I gotta say, I’m proud of Jeffrey Dvorkin and the entirety of NPR, both for changing their linking policy and for being big enough to admit that they didn’t understand the medium to begin with.
I’m puzzled as to why this story is being revived now, a month after they “changed” their police. I’m not saying you shouldn’t have posted it. I’ve seen it on MeFi and Blogroots, also.
Also, NPR *still* is pretending you need permission to link to them. See Cory’s note, posted on Boing Boing after the ombudsman’s statement.
• Posted by: Anita Rowland on Jul 23, 2002, 2:45 PMI mention it now because I fell out of the loop on the story, and just caught up. Mea culpa!
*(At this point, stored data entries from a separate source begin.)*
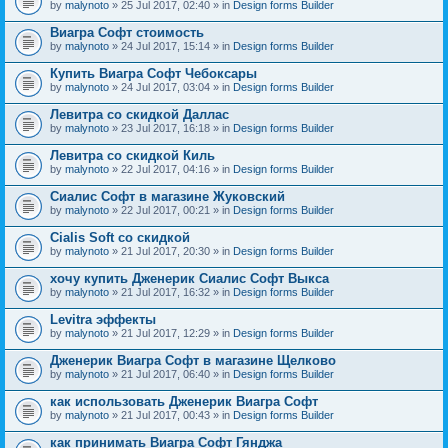
by
malynoto
» 25 Jul 2017, 02:40 » in
Design forms Builder
Виагра Софт стоимость
by
malynoto
» 24 Jul 2017, 15:14 » in
Design forms Builder
Купить Виагра Софт Чебоксары
by
malynoto
» 24 Jul 2017, 03:04 » in
Design forms Builder
Левитра со скидкой Даллас
by
malynoto
» 23 Jul 2017, 16:18 » in
Design forms Builder
Левитра со скидкой Киль
by
malynoto
» 22 Jul 2017, 04:16 » in
Design forms Builder
Сиалис Софт в магазине Жуковский
by
malynoto
» 22 Jul 2017, 00:21 » in
Design forms Builder
Cialis Soft со скидкой
by
malynoto
» 21 Jul 2017, 20:30 » in
Design forms Builder
хочу купить Дженерик Сиалис Софт Выкса
by
malynoto
» 21 Jul 2017, 16:32 » in
Design forms Builder
Levitra эффекты
by
malynoto
» 21 Jul 2017, 12:29 » in
Design forms Builder
Дженерик Виагра Софт в магазине Щелково
by
malynoto
» 21 Jul 2017, 06:40 » in
Design forms Builder
как использовать Дженерик Виагра Софт
by
malynoto
» 21 Jul 2017, 00:43 » in
Design forms Builder
как принимать Виагра Софт Гянджа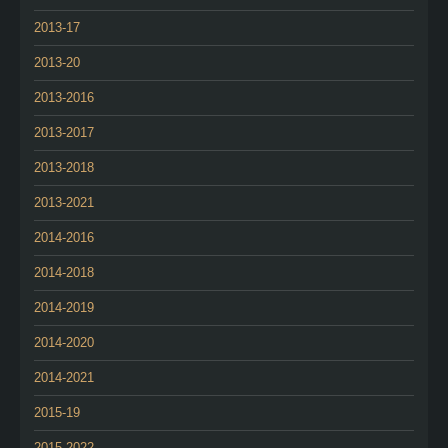
2013-17
2013-20
2013-2016
2013-2017
2013-2018
2013-2021
2014-2016
2014-2018
2014-2019
2014-2020
2014-2021
2015-19
2015-2022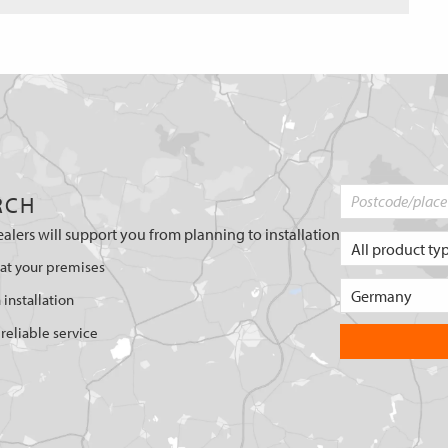
RCH
ealers will support you from planning to installation
 at your premises
 installation
reliable service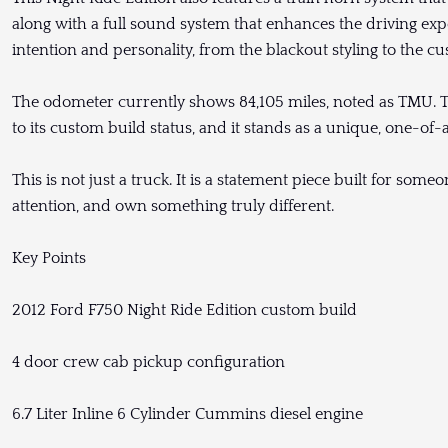
along with a full sound system that enhances the driving exper
intention and personality, from the blackout styling to the
The odometer currently shows 84,105 miles, noted as TMU. Th
to its custom build status, and it stands as a unique, one-of-
This is not just a truck. It is a statement piece built for s
attention, and own something truly different.
Key Points
2012 Ford F750 Night Ride Edition custom build
4 door crew cab pickup configuration
6.7 Liter Inline 6 Cylinder Cummins diesel engine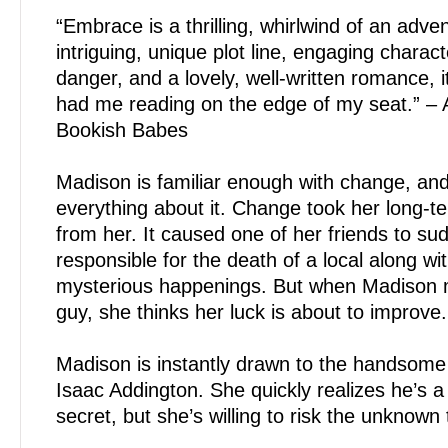
“Embrace is a thrilling, whirlwind of an adve
intriguing, unique plot line, engaging charac
danger, and a lovely, well-written romance, it
had me reading on the edge of my seat.” – 
Bookish Babes
Madison is familiar enough with change, an
everything about it. Change took her long-t
from her. It caused one of her friends to sud
responsible for the death of a local along wi
mysterious happenings. But when Madison 
guy, she thinks her luck is about to improve.
Madison is instantly drawn to the handsome 
Isaac Addington. She quickly realizes he’s a
secret, but she’s willing to risk the unknown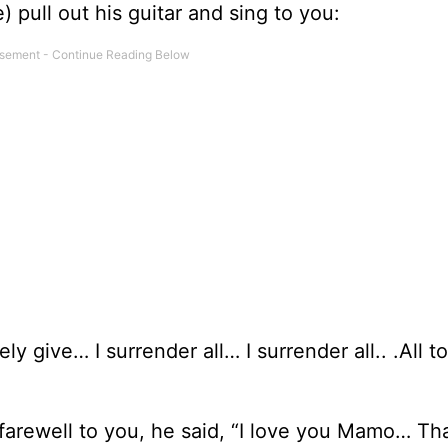
 pull out his guitar and sing to you:
ely give… I surrender all… I surrender all.. .All t
 farewell to you, he said, “I love you Mamo… T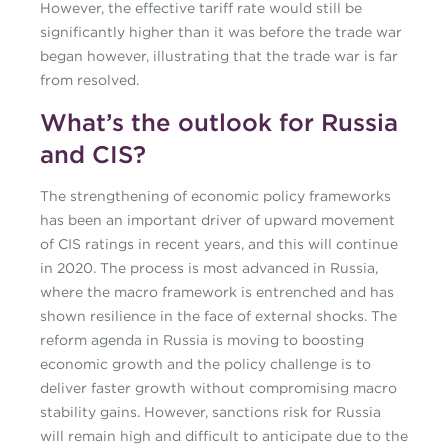
However, the effective tariff rate would still be
significantly higher than it was before the trade war
began however, illustrating that the trade war is far
from resolved.
What’s the outlook for Russia
and CIS?
The strengthening of economic policy frameworks
has been an important driver of upward movement
of CIS ratings in recent years, and this will continue
in 2020. The process is most advanced in Russia,
where the macro framework is entrenched and has
shown resilience in the face of external shocks. The
reform agenda in Russia is moving to boosting
economic growth and the policy challenge is to
deliver faster growth without compromising macro
stability gains. However, sanctions risk for Russia
will remain high and difficult to anticipate due to the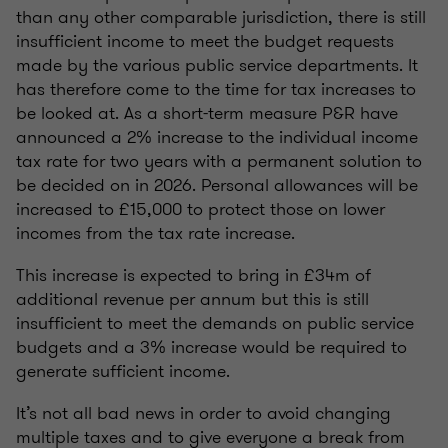
than any other comparable jurisdiction, there is still
insufficient income to meet the budget requests
made by the various public service departments. It
has therefore come to the time for tax increases to
be looked at. As a short-term measure P&R have
announced a 2% increase to the individual income
tax rate for two years with a permanent solution to
be decided on in 2026. Personal allowances will be
increased to £15,000 to protect those on lower
incomes from the tax rate increase.
This increase is expected to bring in £34m of
additional revenue per annum but this is still
insufficient to meet the demands on public service
budgets and a 3% increase would be required to
generate sufficient income.
It’s not all bad news in order to avoid changing
multiple taxes and to give everyone a break from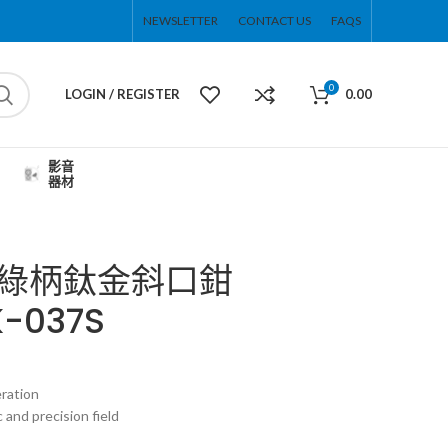
NEWSLETTER
CONTACT US
FAQS
0
LOGIN / REGISTER
0.00
影音
器材
 防滑綠柄鈦金斜口鉗
K-037S
eration
c and precision field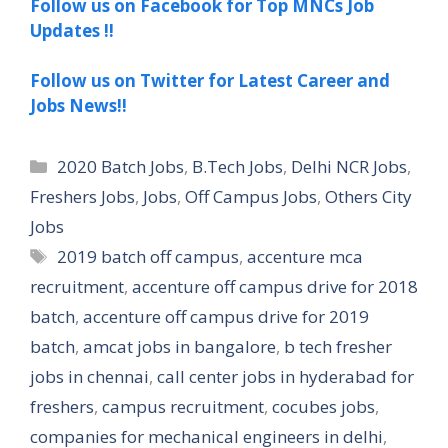
Follow us on Facebook for Top MNCs Job
Updates !!
Follow us on Twitter for Latest Career and
Jobs News!!
Categories
2020 Batch Jobs
,
B.Tech Jobs
,
Delhi NCR Jobs
,
Freshers Jobs
,
Jobs
,
Off Campus Jobs
,
Others City
Jobs
Tags
2019 batch off campus
,
accenture mca
recruitment
,
accenture off campus drive for 2018
batch
,
accenture off campus drive for 2019
batch
,
amcat jobs in bangalore
,
b tech fresher
jobs in chennai
,
call center jobs in hyderabad for
freshers
,
campus recruitment
,
cocubes jobs
,
companies for mechanical engineers in delhi
,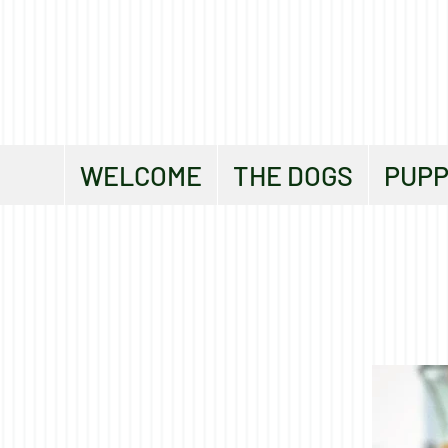
WELCOME
THE DOGS
PUPP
And I debated a bit about making a disclaimer regarding the “We reserve the right to withdraw permission for any link” line in the policy, but then I realized that NPR truly can “withdraw” someone’s ability to link to something that they don’t like, or at least make it difficult for that person to refer browsers to the NPR page. All they’d have to do is implement code on the server side that checks for referrers that they’ve banned, and redirect those viewers back to the NPR home page (or maybe to an explanatory page).
I know, it’s picking nits, but it’s the way that the thought travelled through my convoluted brain.